Comments from Jaramillo: “A – NO but only with respect to Nannopterum, as others have suggested it is more internally consistent to include it with Leucocarbo -- at least to be consistent with the treatment of Phalacrocorax. Not sure which name is older, Leucocarbo or Nannopterum? I assume the former? Separating Poikilocarbo is fully justified. B – YES.”

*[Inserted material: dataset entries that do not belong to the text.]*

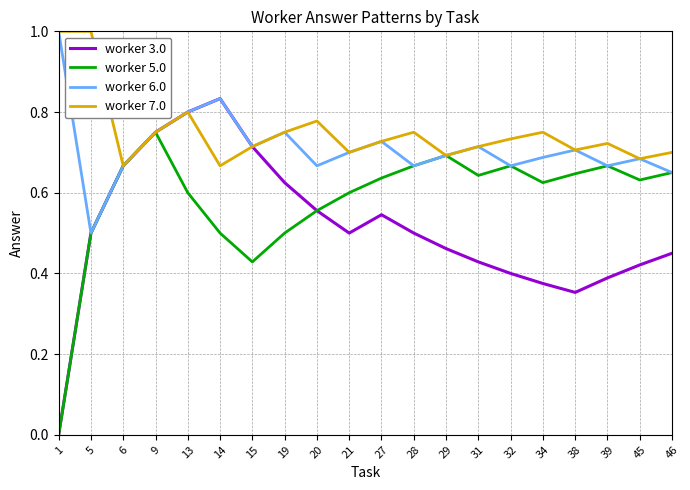

True or false: worker 5.0 has a value of 0.7 at 29.

True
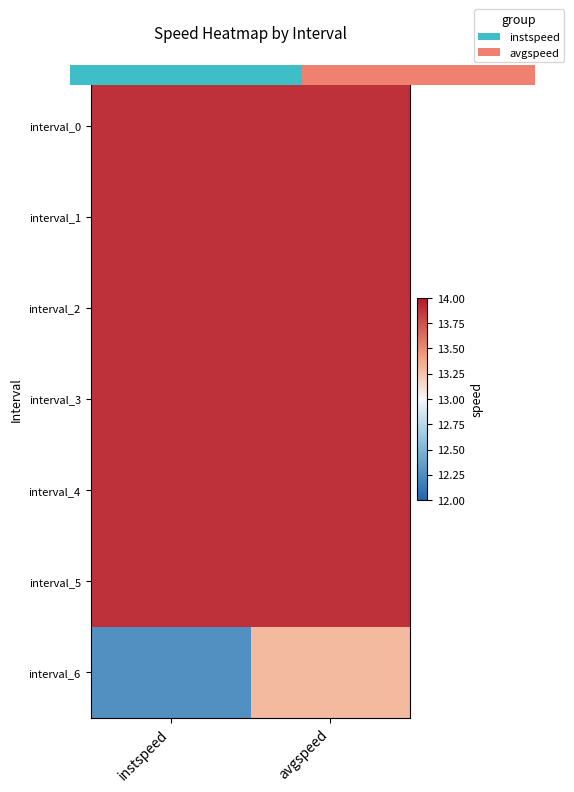

At which category is the sum across all series the highest?

avgspeed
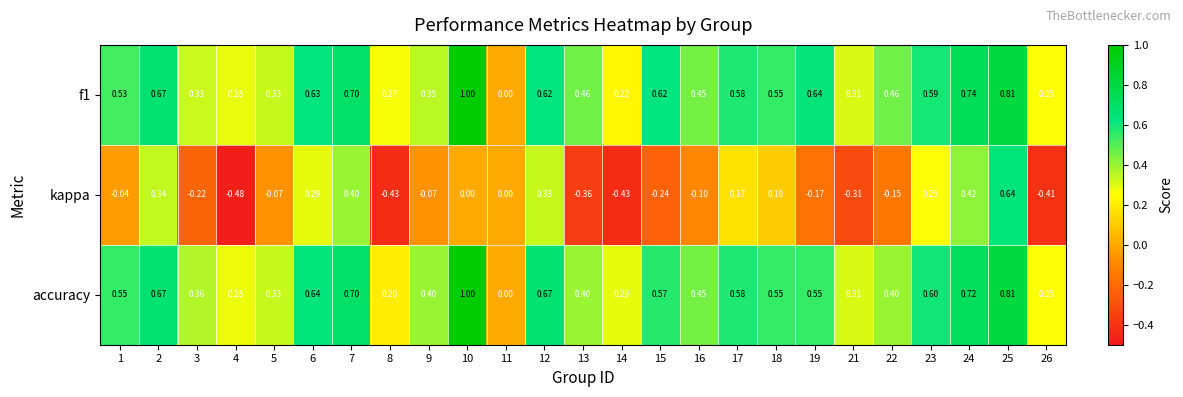

Which series has the largest range (max minus min)?

kappa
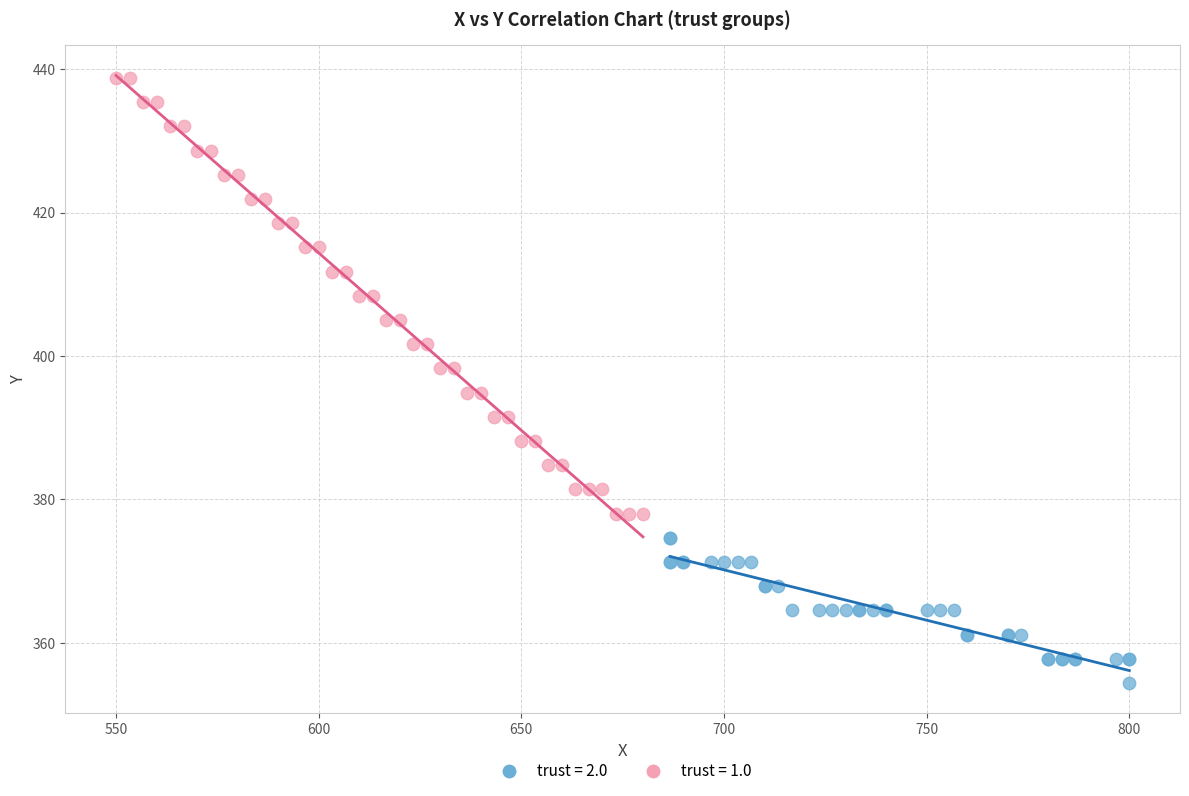

Which series reaches the maximum Y coordinate?

trust = 1.0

Comments from Cadena: “NO. I am not sure I fully understand the situation here. Specifically, why exactly is it *necessary* to split the clade sister to Microcarbo into multiple genera? If I understand this correctly, all the taxa in this clade are recognized as members of a single genus by Dickinson and Remsen and in our baseline list; because all the taxa in this genus are descended from a single ancestor (i.e., the genus is monophyletic), I see no need to change. Sure, there are deep divisions within the genus, but this is true of many other genera. Van’s points about the ages of lineages are interesting, but as far as I know, clade age is not a criterion we have consistently followed to establish ranks above the species level. Absent a policy of naming/ranking clades based on their age, I think we should only fiddle with classification above the species level when absolutely necessary due to non-monophyly of taxa. Am I missing something?”